Transcribed page contents:
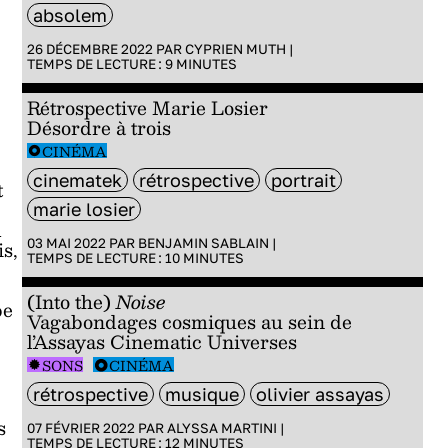
absolem
26 DÉCEMBRE 2022 PAR
CYPRIEN MUTH
|
TEMPS DE LECTURE :
9
MINUTES
Rétrospective Marie Losier
Désordre à trois
CINÉMA
cinematek
rétrospective
portrait
t
marie losier
l
is,
03 MAI 2022 PAR
BENJAMIN SABLAIN
|
TEMPS DE LECTURE :
10
MINUTES
(Into the)
Noise
be
Vagabondages cosmiques au sein de
l’Assayas Cinematic Universes
SONS
CINÉMA
rétrospective
musique
olivier assayas
s
07 FÉVRIER 2022 PAR
ALYSSA MARTINI
|
TEMPS DE LECTURE :
12
MINUTES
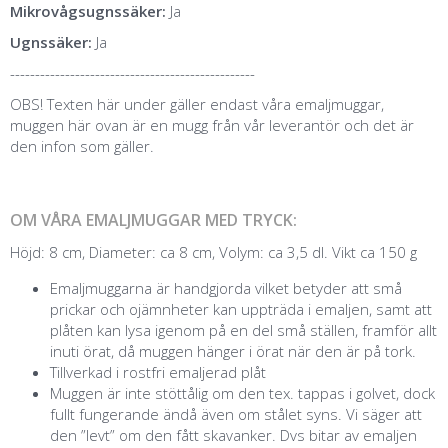
Mikrovågsugnssäker:
Ja
Ugnssäker:
Ja
-------------------------------------------------
OBS! Texten här under gäller endast våra emaljmuggar,
muggen här ovan är en mugg från vår leverantör och det är
den infon som gäller.
OM VÅRA EMALJMUGGAR MED TRYCK:
Höjd: 8 cm, Diameter: ca 8 cm, Volym: ca 3,5 dl. Vikt ca 150 g
Emaljmuggarna är handgjorda vilket betyder att små
prickar och ojämnheter kan uppträda i emaljen, samt att
plåten kan lysa igenom på en del små ställen, framför allt
inuti örat, då muggen hänger i örat när den är på tork.
Tillverkad i rostfri emaljerad plåt
Muggen är inte stöttålig om den tex. tappas i golvet, dock
fullt fungerande ändå även om stålet syns. Vi säger att
den ”levt” om den fått skavanker. Dvs bitar av emaljen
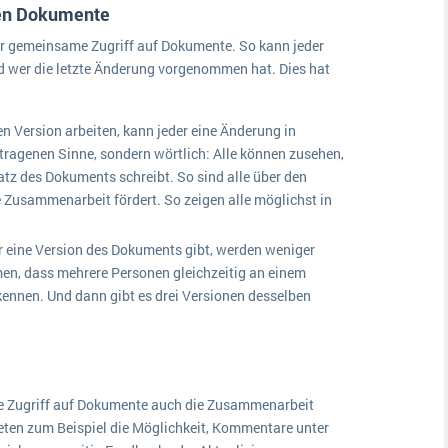
ben Dokumente
er gemeinsame Zugriff auf Dokumente. So kann jeder
d wer die letzte Änderung vorgenommen hat. Dies hat
hen Version arbeiten, kann jeder eine Änderung in
rtragenen Sinne, sondern wörtlich: Alle können zusehen,
Satz des Dokuments schreibt. So sind alle über den
e Zusammenarbeit fördert. So zeigen alle möglichst in
r eine Version des Dokuments gibt, werden weniger
n, dass mehrere Personen gleichzeitig an einem
ennen. Und dann gibt es drei Versionen desselben
me Zugriff auf Dokumente auch die Zusammenarbeit
eten zum Beispiel die Möglichkeit, Kommentare unter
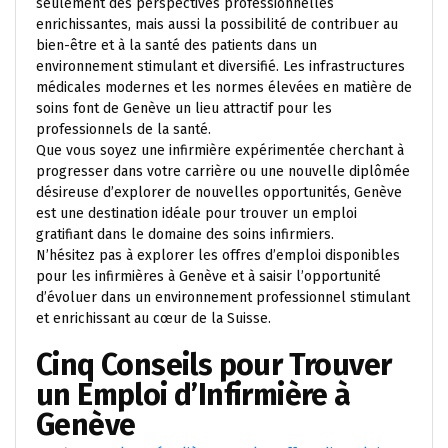
seulement des perspectives professionnelles
enrichissantes, mais aussi la possibilité de contribuer au
bien-être et à la santé des patients dans un
environnement stimulant et diversifié. Les infrastructures
médicales modernes et les normes élevées en matière de
soins font de Genève un lieu attractif pour les
professionnels de la santé.
Que vous soyez une infirmière expérimentée cherchant à
progresser dans votre carrière ou une nouvelle diplômée
désireuse d’explorer de nouvelles opportunités, Genève
est une destination idéale pour trouver un emploi
gratifiant dans le domaine des soins infirmiers.
N’hésitez pas à explorer les offres d’emploi disponibles
pour les infirmières à Genève et à saisir l’opportunité
d’évoluer dans un environnement professionnel stimulant
et enrichissant au cœur de la Suisse.
Cinq Conseils pour Trouver
un Emploi d’Infirmière à
Genève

TASK PROMPT: Look above for the line that holds "gratifiant dans le", then copy it and each line after it exactly, through the last line of the data.

OUTPUT OF THE EXERCISE:
gratifiant dans le domaine des soins infirmiers.
N’hésitez pas à explorer les offres d’emploi disponibles
pour les infirmières à Genève et à saisir l’opportunité
d’évoluer dans un environnement professionnel stimulant
et enrichissant au cœur de la Suisse.
Cinq Conseils pour Trouver
un Emploi d’Infirmière à
Genève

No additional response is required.